Except that no one is asking for your wallet to avert the Doom scenario.
What if instead we imagine that you are the Microsoft CEO and a stranger stops you in a dark alley and tells you that if you give them 140bn dollars they will create God and you get to be God's boss.
That seems closer to the standard Pascals mugging format.
People sometimes say that AI safety is a Pascal’s mugging. Other people sometimes reply that AI safety can’t be a Pascal’s mugging, because p(doom) is high. Both these people are wrong.
The second group of people are wrong because Pascal’s muggings are about the probability that you make a difference, not about baseline risk. The first group of people are wrong because the probability that you personally avert AI catastrophe isn’t that small.
Here’s a story to show that Pascal’s muggings are about the probability that you make a difference. Imagine that God will flip a coin at the end of time. If the coin lands heads, He’ll send everyone to heaven. If the coin lands tails, He’ll send everyone to hell. Everyone knows this is what will happen.
In a dark alley, a stranger approaches you and tells you that he can make God’s coin land heads, thereby ensuring that everyone goes to heaven. He says he’ll do it if you give him your wallet. You assign a very low probability to this stranger telling the truth — 1 in a bajillion — but the stranger reminds you that 10 bajillion people will have their fates determined by God’s coin.
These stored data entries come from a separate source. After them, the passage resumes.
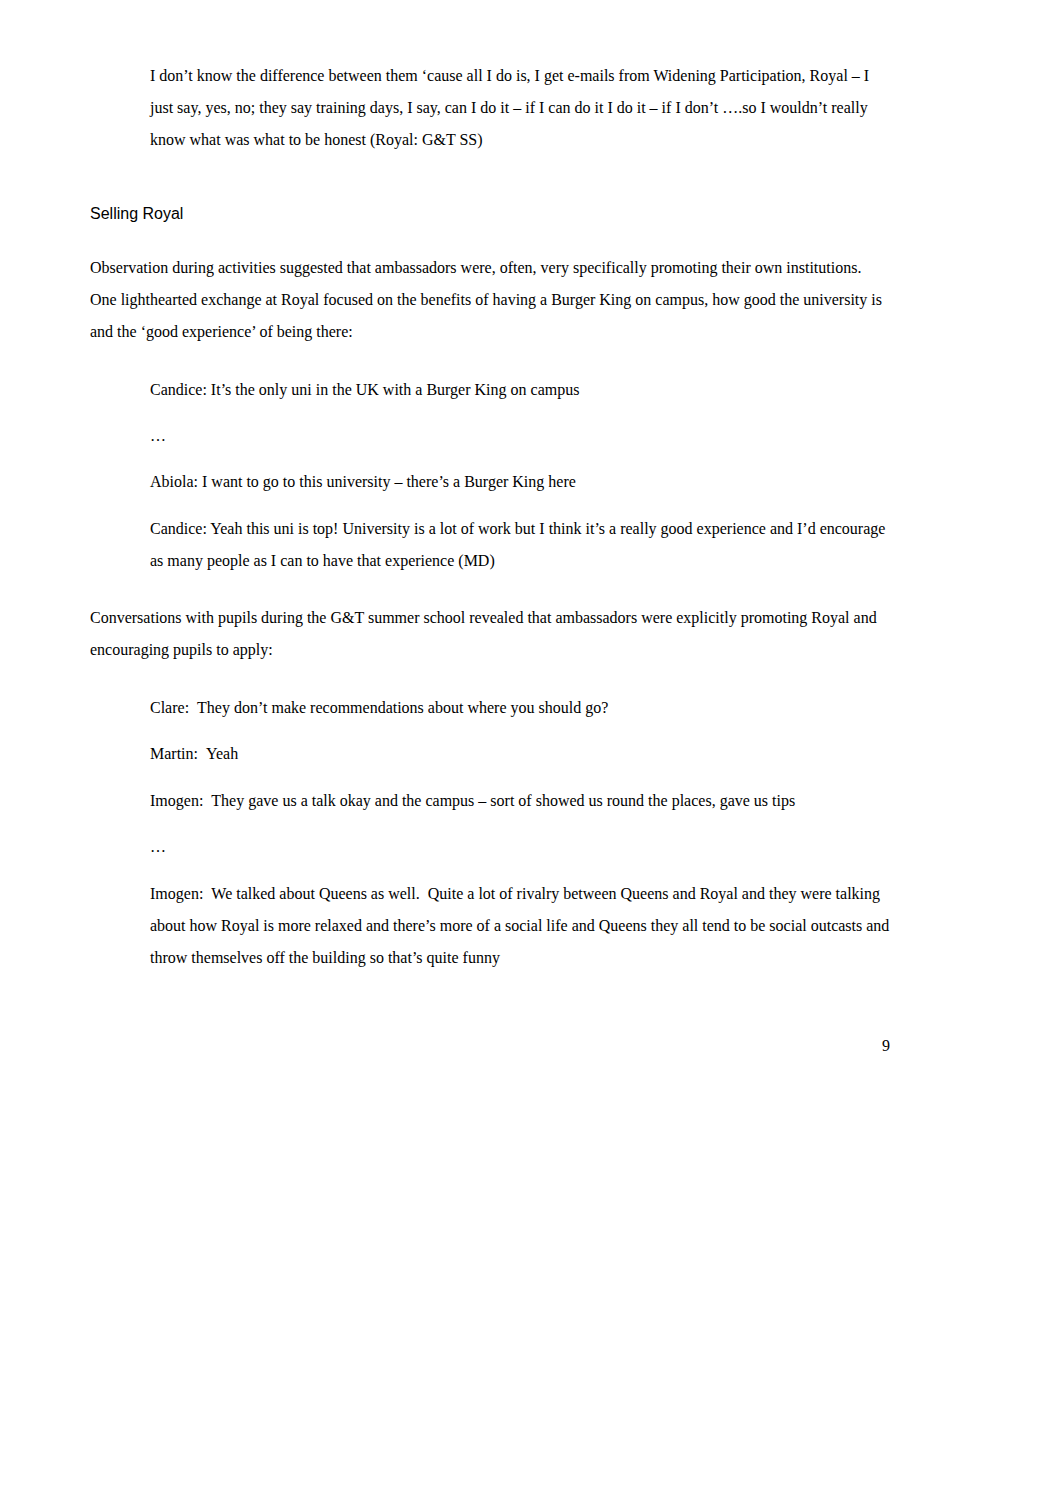I don’t know the difference between them ‘cause all I do is, I get e-mails from Widening Participation, Royal – I just say, yes, no; they say training days, I say, can I do it – if I can do it I do it – if I don’t ….so I wouldn’t really know what was what to be honest (Royal: G&T SS)
Selling Royal
Observation during activities suggested that ambassadors were, often, very specifically promoting their own institutions. One lighthearted exchange at Royal focused on the benefits of having a Burger King on campus, how good the university is and the ‘good experience’ of being there:
Candice: It’s the only uni in the UK with a Burger King on campus
…
Abiola: I want to go to this university – there’s a Burger King here
Candice: Yeah this uni is top! University is a lot of work but I think it’s a really good experience and I’d encourage as many people as I can to have that experience (MD)
Conversations with pupils during the G&T summer school revealed that ambassadors were explicitly promoting Royal and encouraging pupils to apply:
Clare: They don’t make recommendations about where you should go?
Martin: Yeah
Imogen: They gave us a talk okay and the campus – sort of showed us round the places, gave us tips
…
Imogen: We talked about Queens as well. Quite a lot of rivalry between Queens and Royal and they were talking about how Royal is more relaxed and there’s more of a social life and Queens they all tend to be social outcasts and throw themselves off the building so that’s quite funny
9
‘Hang on,’ you say, ‘This seems a lot like a Pascal’s mugging.’
‘Au contraire,’ says the stranger, ‘It can’t be a Pascal’s mugging. The outcome I’m promising to avert — everyone going to hell — is not low probability at all. p(hell) is 50%.’
Would this reply convince you to hand over your wallet? Of course not. Even though the baseline risk of everyone going to hell is high, the probability that you make a difference — getting everyone to heaven when they otherwise would have gone to hell — is extremely low. And it’s this latter probability that determines whether your situation is a Pascal’s mugging.
So when people say that AI safety is a Pascal’s mugging, you can’t just reply that p(doom) is high. You have to argue that p(you avert doom) is high.
All that said, I think p(you — yes, you — avert doom) is high, or at least high enough. The whole doom situation is really up-in-the-air right now, and you’re at most like 4 degrees of separation from the big players: presidents, lab CEOs, and the like. You can influence someone who influences someone who influences someone. Your chances are way higher than 1 in a bajillion.